Trump’s war on the truth
- Rich Moniak

- Jan 30
- 3 min read

By Rich Moniak
Following the killing of Alex Pretti last Saturday, and the deviant attempt by members of the Trump administration to label him a domestic terrorist, Sen. Lisa Murkowski justifiably called on Department of Homeland Security (DHS) Kristi Noem to step down. It’s the right thing to do. But treating the symptom of the disease won’t put an end to the president’s war on the truth.
As everyone with a conscience knows by now, Pretti was shot ten times after being wrestled to the ground by multiple U.S. Customs and Border Protection (CBP) officers.
Assistant DHS Secretary Tricia McLaughlin issued a statement shortly after claiming Pretti approached officers with a "9 mm semi-automatic handgun.” After he “violently resisted” attempts to disarm him, “an agent fired defensive shots.” She added “this looks like a situation where an individual wanted to do maximum damage and massacre law enforcement."
There was enough video evidence to completely contradict that false narrative. But that didn’t stop White House senior adviser Stephen Miller from later posting this on X: “A would-be assassin tried to murder federal law enforcement and the official Democrat account sides with the terrorists.”
Two hours later, Noem repeated the lies.
Why not, they all must have thought. A few weeks earlier they claimed Renee Good was a domestic terrorist who tried to run over the ICE agent who shot and killed her. Trump, who said he watched a video of the incident, actually said she “violently, willfully, and viciously” ran him over.
Most congressional Republicans and the entire right-wing media weren’t troubled by those lies.
It’s also the same playbook DHS used in a shooting by a CBP officer that occurred in Chicago in early October.
Marimar Martinez was accused of being a domestic terrorist after she allegedly rammed her car into a CBP vehicle and then drove directly at the officer. He fired five shots, one of which hit her in the arm.
This month, the felony charges they brought against her fell apart. The allegation the officer’s car had been boxed in by ten vehicles before the shooting was proven false by video evidence obtained from the surveillance camera of a nearby business. And government lawyers couldn’t refute the defense’s contention that it was the agent who ran into Martinez’s car because DHS let the officer drive his car back to his home in Maine before the investigators inspected it.
It's also worth noting that the repeated claim DHS made about Martinez being “armed with a semiautomatic weapon” wasn’t included in the indictment against her.
Every one of the above lies were built on the foundation of a bigger one.
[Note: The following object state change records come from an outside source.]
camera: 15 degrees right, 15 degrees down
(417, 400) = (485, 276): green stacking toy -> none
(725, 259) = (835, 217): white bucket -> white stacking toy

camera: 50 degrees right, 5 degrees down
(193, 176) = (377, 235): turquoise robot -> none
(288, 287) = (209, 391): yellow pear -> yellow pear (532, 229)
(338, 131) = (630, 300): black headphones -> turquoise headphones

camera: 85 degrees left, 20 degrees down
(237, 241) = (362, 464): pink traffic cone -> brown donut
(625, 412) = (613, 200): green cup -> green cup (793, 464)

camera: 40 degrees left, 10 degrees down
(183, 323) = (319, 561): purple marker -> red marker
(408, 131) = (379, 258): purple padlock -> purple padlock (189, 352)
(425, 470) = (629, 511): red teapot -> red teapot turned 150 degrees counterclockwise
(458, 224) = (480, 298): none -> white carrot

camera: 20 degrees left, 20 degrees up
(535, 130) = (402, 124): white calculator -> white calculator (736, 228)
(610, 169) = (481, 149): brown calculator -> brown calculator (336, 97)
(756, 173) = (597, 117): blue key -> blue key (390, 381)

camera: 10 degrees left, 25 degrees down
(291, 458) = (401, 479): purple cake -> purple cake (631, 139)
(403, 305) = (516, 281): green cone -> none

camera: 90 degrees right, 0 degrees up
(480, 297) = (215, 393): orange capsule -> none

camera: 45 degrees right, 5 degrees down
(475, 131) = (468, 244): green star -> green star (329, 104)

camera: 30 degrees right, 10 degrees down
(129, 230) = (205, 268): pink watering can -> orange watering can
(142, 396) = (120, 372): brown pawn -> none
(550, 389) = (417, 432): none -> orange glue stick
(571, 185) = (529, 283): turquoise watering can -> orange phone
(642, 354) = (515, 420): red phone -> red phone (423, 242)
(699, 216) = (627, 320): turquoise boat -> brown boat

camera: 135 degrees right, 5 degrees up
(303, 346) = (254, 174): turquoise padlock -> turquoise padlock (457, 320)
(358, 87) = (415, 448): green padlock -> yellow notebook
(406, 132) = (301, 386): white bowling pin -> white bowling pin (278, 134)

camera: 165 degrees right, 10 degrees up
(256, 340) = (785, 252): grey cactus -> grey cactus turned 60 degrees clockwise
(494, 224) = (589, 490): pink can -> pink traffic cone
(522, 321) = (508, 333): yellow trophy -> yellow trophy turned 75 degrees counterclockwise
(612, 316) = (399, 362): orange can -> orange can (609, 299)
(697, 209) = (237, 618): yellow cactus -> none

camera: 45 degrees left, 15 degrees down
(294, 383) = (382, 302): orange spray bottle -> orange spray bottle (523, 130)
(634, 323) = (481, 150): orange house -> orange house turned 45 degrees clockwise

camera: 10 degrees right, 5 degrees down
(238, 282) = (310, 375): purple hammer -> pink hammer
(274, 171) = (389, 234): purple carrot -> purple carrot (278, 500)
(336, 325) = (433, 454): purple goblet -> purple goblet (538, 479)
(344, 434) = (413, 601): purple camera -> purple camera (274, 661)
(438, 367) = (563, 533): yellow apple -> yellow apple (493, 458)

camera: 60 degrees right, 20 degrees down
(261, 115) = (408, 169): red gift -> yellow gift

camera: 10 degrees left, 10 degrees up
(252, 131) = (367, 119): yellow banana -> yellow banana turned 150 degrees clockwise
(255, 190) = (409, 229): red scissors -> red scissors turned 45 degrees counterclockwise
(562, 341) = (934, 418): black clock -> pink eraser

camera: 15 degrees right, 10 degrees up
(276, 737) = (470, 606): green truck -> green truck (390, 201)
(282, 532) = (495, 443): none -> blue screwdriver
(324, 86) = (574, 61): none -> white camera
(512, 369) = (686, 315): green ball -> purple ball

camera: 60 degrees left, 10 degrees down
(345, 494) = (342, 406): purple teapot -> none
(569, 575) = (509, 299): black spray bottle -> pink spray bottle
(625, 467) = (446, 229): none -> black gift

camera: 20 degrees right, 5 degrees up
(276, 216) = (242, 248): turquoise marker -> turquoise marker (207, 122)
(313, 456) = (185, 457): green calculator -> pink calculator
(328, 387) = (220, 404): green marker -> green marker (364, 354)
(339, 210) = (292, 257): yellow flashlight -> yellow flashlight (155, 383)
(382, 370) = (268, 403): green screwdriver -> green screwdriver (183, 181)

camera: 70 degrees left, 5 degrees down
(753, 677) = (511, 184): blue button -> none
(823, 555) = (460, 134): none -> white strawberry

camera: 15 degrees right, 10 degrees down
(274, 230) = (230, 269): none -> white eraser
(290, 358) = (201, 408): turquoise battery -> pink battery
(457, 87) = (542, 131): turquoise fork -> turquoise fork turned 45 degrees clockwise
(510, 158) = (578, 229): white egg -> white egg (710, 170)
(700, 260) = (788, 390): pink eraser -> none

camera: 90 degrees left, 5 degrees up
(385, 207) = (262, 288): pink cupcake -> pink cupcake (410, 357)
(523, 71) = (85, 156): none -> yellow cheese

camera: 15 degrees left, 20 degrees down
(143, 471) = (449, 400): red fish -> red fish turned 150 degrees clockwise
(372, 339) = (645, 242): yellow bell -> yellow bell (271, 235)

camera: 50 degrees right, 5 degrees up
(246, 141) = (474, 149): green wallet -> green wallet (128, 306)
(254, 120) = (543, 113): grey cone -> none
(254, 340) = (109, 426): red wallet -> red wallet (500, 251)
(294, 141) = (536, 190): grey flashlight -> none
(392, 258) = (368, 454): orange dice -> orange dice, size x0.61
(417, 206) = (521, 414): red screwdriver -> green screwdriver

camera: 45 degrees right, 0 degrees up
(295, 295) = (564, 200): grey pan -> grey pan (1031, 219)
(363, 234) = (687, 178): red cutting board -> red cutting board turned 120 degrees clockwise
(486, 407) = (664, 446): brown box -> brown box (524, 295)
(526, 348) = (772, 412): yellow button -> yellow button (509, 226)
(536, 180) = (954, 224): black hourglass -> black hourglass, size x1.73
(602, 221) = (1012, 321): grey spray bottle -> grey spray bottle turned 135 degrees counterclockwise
Throughout the last presidential campaign, Trump howled about how millions of immigrants and asylum-seeking refugees entering the U.S. had been recently released from “prisons and jails.” Those “killers” and “gang members” were “poisoning our country.”
His mass deportation program that was supposed to focus on the “worst of the worst” turned to arresting mostly law-abiding illegal immigrants. Hundreds of American citizens have also been apprehended.
The springboard for those lies was the one Trump hasn’t stopped telling since he lost the 2020 election.
“This has to stop,” Gabriel Sterling cried out on the steps of Georgia’s Capitol in December of that year. The Republican election official was referring to the election fraud conspiracies Trump was promoting. “Someone's going to get hurt, someone's going to get shot, someone's going to get killed," he warned.
A month later, Trump supporters violently attacked the U.S. Capitol.
During the subsequent impeachment trial, Sen. Minority Leader Mitch McConnell (R-Ky.) said Trump was “practically and morally responsible for provoking” the insurrection. “The leader of the free world cannot spend weeks thundering that shadowy forces are stealing our country and then feign surprise when people believe him and do reckless things.”
Trump “didn't get away with anything yet – yet,” McConnell added before he and 42 other Republicans, including Sen. Dan Sullivan, voted to acquit Trump. Four years later, they helped reward him with a second term in the White House.
No wonder the people in his administration believe the truth doesn’t matter.
Chasing Noem out of Washington would be a good start to changing that culture. But the country will remain mired in muck of Trump’s destructive lies if congressional Republicans continue to let him get away with it.
• Rich Moniak is a Juneau resident and retired civil engineer with more than 25 years of experience working in the public sector.